For the mass of us who comprise the American public, we have contributed to this circumstance by a combination of obstinate obliviousness and apathy. Our boast of being the greatest nation on earth is belied by data in a number of fields, from education to healthcare*. We have substituted the talk for the walk- we no longer do those things that did make the US the world’s greatest nation after World War II, but we continue to cling to that image. In no part of American life is the lack of knowledge and general apathy more telling than in politics. In a democratic republic, a system that requires the people to regularly “hire” through the ballot the persons who will do the work of governing, some modicum of knowledge of public affairs and widespread participation by voting is necessary for a vibrant and responsive political society. Yet, according to Pew Research, “the 55.7% VAP [Voting Age Population} turnout in 2016 puts the U.S. behind most of its peers in the Organization for Economic Cooperation and Development (OECD), most of whose members are highly developed, democratic states. Looking at the most recent nationwide election in each OECD nation, the U.S. placed 26th out of 32 (current VAP estimates weren’t available for three countries)”.

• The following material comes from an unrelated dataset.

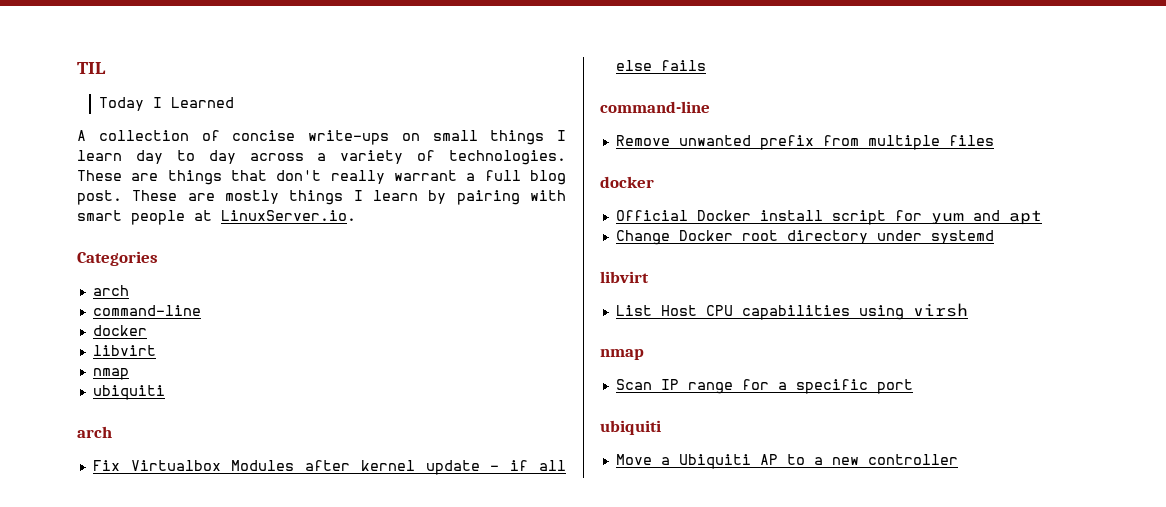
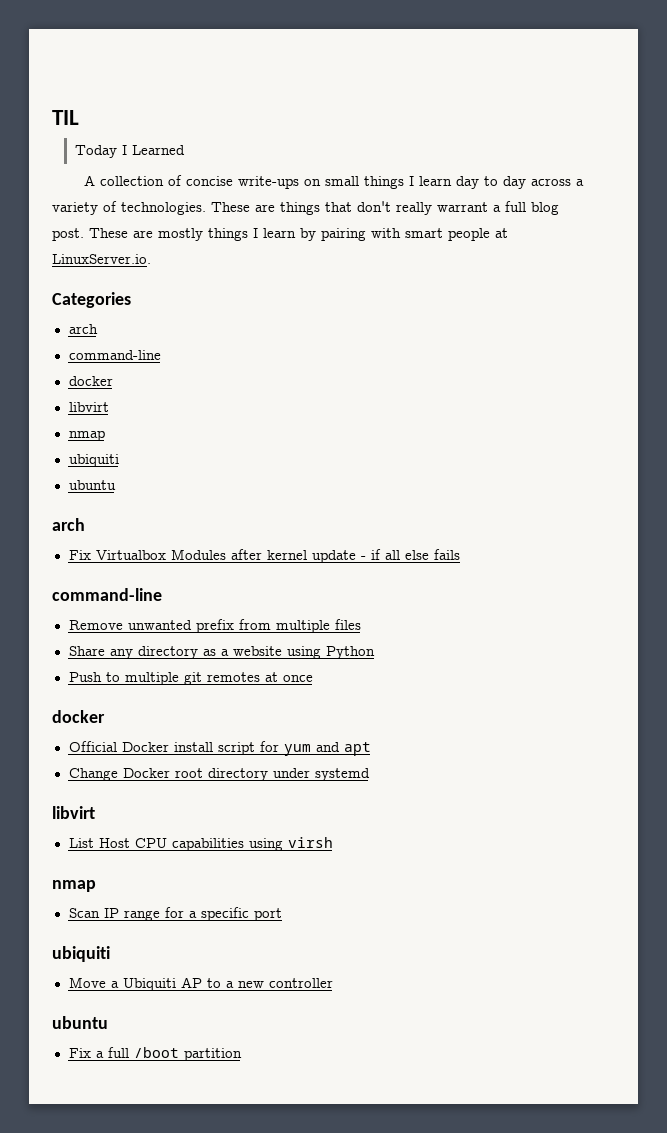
(165, 392) none -> [68,480,116,490] // ubuntu
(994, 140) none -> [68,646,375,659] [68,672,313,685] // Share any directory as a website using Python // Push to multiple git remotes at once
(958, 459) none -> [52,1016,108,1029] [68,1047,242,1061] // ubuntu // Fix a full /boot partition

Two years ago, I posted a clip of retired Supreme Court Justice David Souter speaking in 2012. In response to a question from the audience, Souter replied that he didn’t “believe there was any problem of American politics or American public life which is more significant today than the pervasive civic ignorance of the Constitution of the United States and the structure of government”. To affirm Souter’s point, there are polls showing that some Americans believe the US spends large amounts of money on foreign aid (it doesn’t), that the Supreme Court is a part of Congress, that crime is on the rise. An uninformed citizenry is an easy mark for ambitious seekers of power.
In turning away from objective reality, in accepting vapid slogans over ideas, in replacing reason with emotion, America has made itself vulnerable to cynics and demagogues. For the plutocrats who resent the impositions placed upon them by democracy, this is a situation ripe for exploitation. Obscuring the sunlight of truth is the real threat to the American experiment. This is a nation that has its basis in ideas, not in ethnicity, or religion, or even language. We have forgotten that the goal of politics is to attain the greatest good for the greatest number. The methodology of politics is pragmatism, not ideology. "Politics," Bismarck said, "is the art of the possible".
With this in mind, I decided not to squander whatever bandwidth I have thinking about child sex-trafficking rings in the basement of Washington pizzerias, kneeling football players, or inane online arguments. Instead, I will continue to learn things, to listen to the viewpoints of people with whom I do not reflexively agree, to fight to be open-minded enough to have my opinions changed by evidence.
And I will strive to live up to my display name on Twitter, “Reasonable Discourse” (@nicasaurus).
Recommended reading: Several books which present more detailed looks at issues I raised here.
Chris Hayes’ excellent study of the the failures of elites, Twilight of the Elites: America After Meritocracy (2012).
Tom Nichols’ The Death of Expertise: The Campaign Against Established Knowledge and Why it Matters (2017) discusses the latest iteration of America’s anti-intellectualism.
Richard Hofstadter’s master work, Anti-Intellectualism in American Life (1963) is as relevant today as it was fifty-five years ago.
*In 2016, the CIA ranked the US 43rd in life expectancy. According to a 2018 report by the Peter G. Peterson Foundation, the US health care costs are twice that of other developed nations. Various rankings of countries by quality of education over the last 5 years have consistently had the US out of the top ten.